### [Your objective]
The output should contain the listing word for word and no pictures.

### [Raw data]
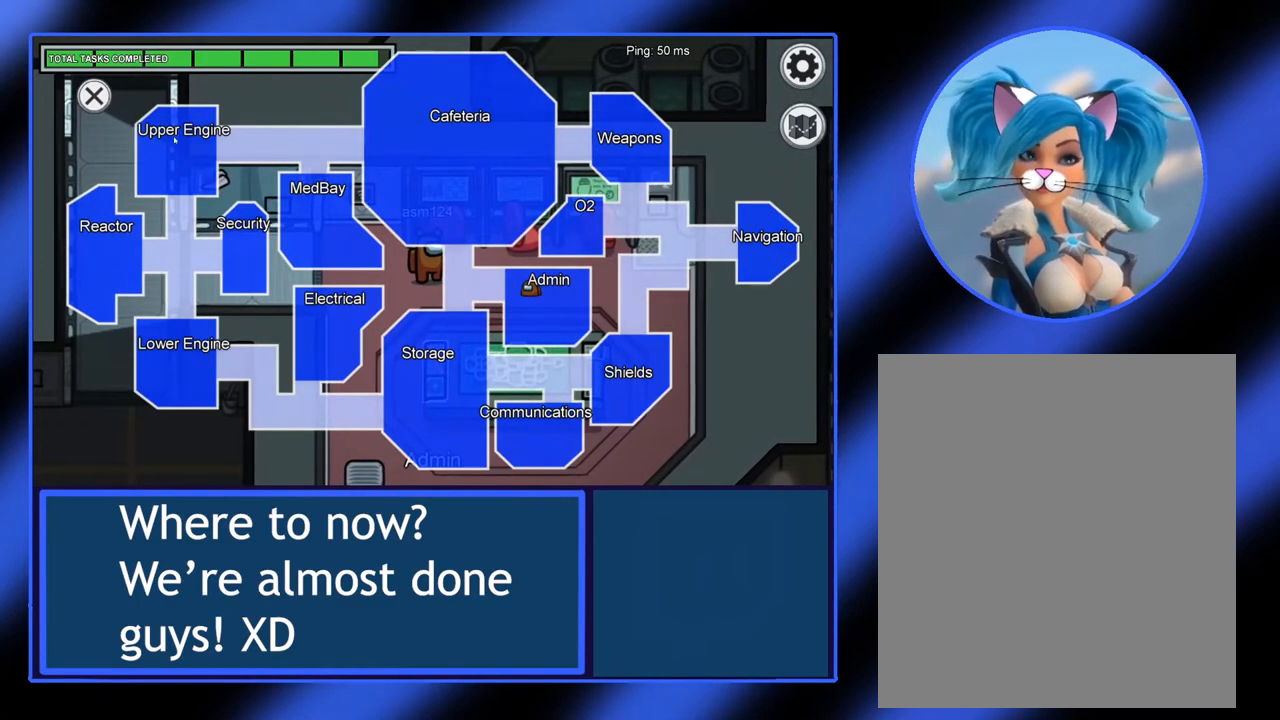
{"keys": [], "mouse": [], "events": []}
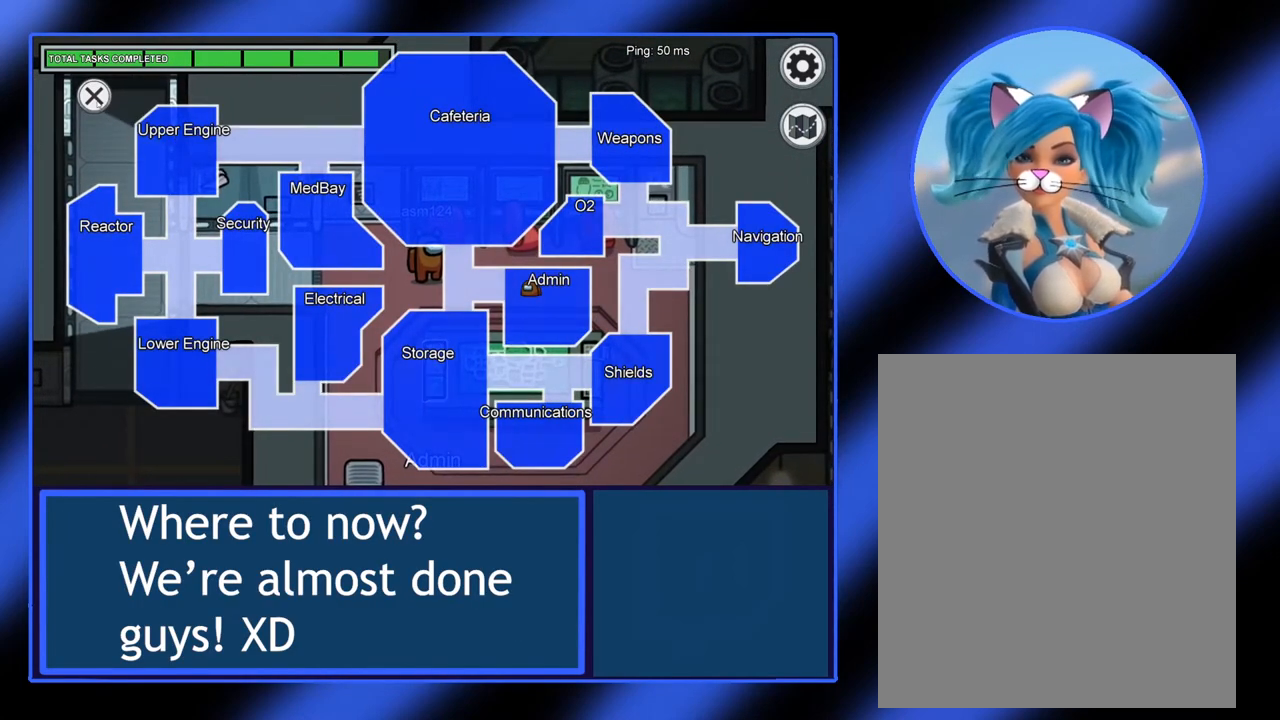
{"keys": [], "mouse": [], "events": []}
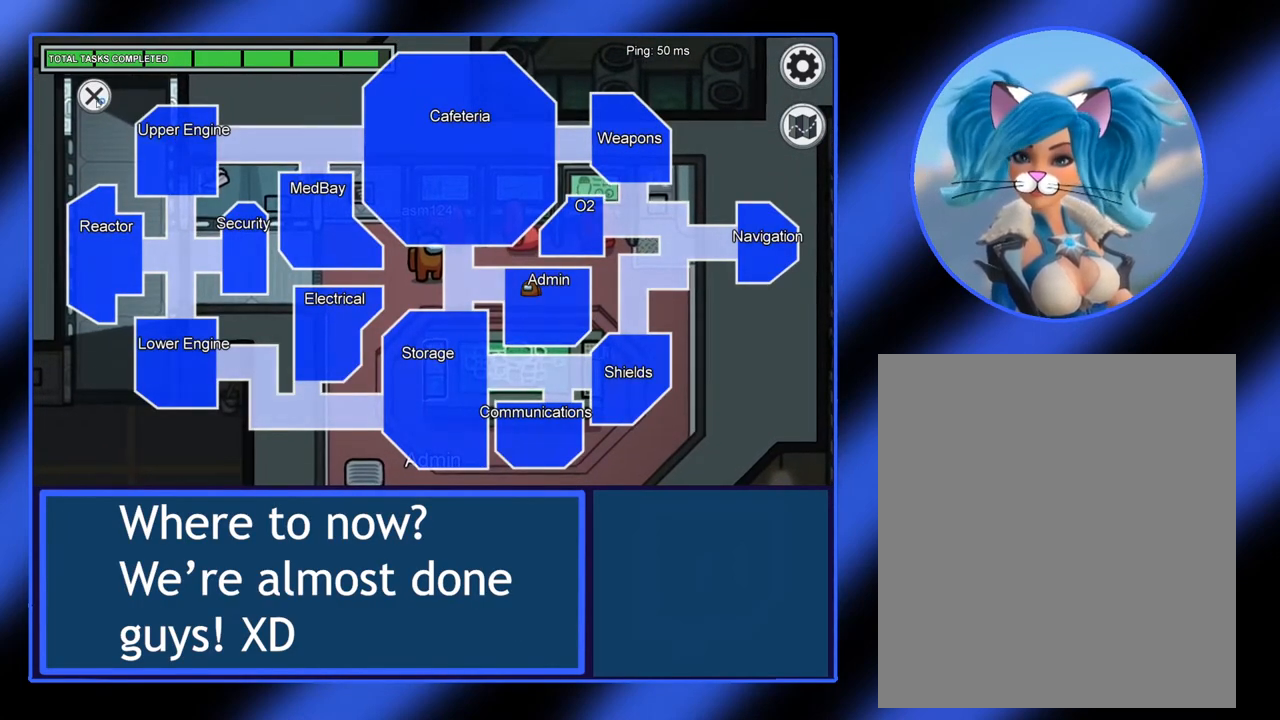
{"keys": [], "mouse": [], "events": []}
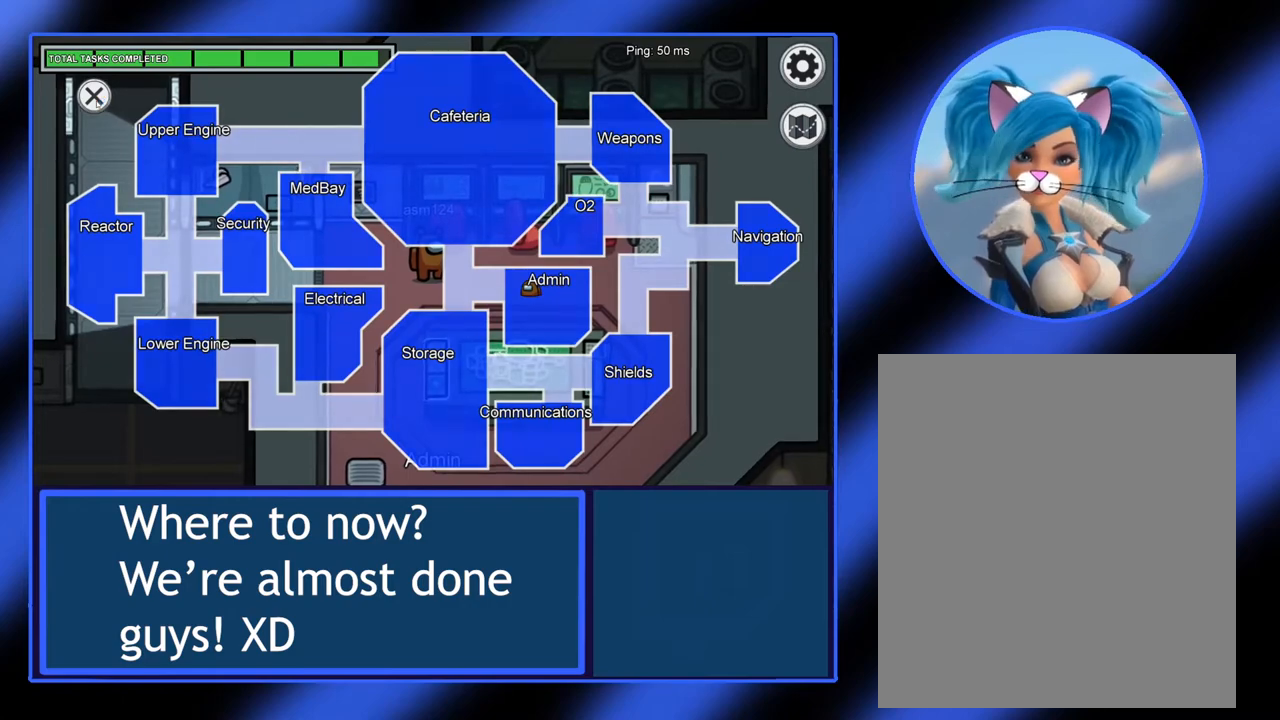
{"keys": [], "mouse": [], "events": [[17, "mouse_left", "down"], [150, "mouse_left", "up"]]}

### [The answer]
{"keys": [], "mouse": [], "events": []}
{"keys": [], "mouse": [], "events": []}
{"keys": [], "mouse": [], "events": []}
{"keys": [], "mouse": [], "events": [[17, "mouse_left", "down"], [150, "mouse_left", "up"]]}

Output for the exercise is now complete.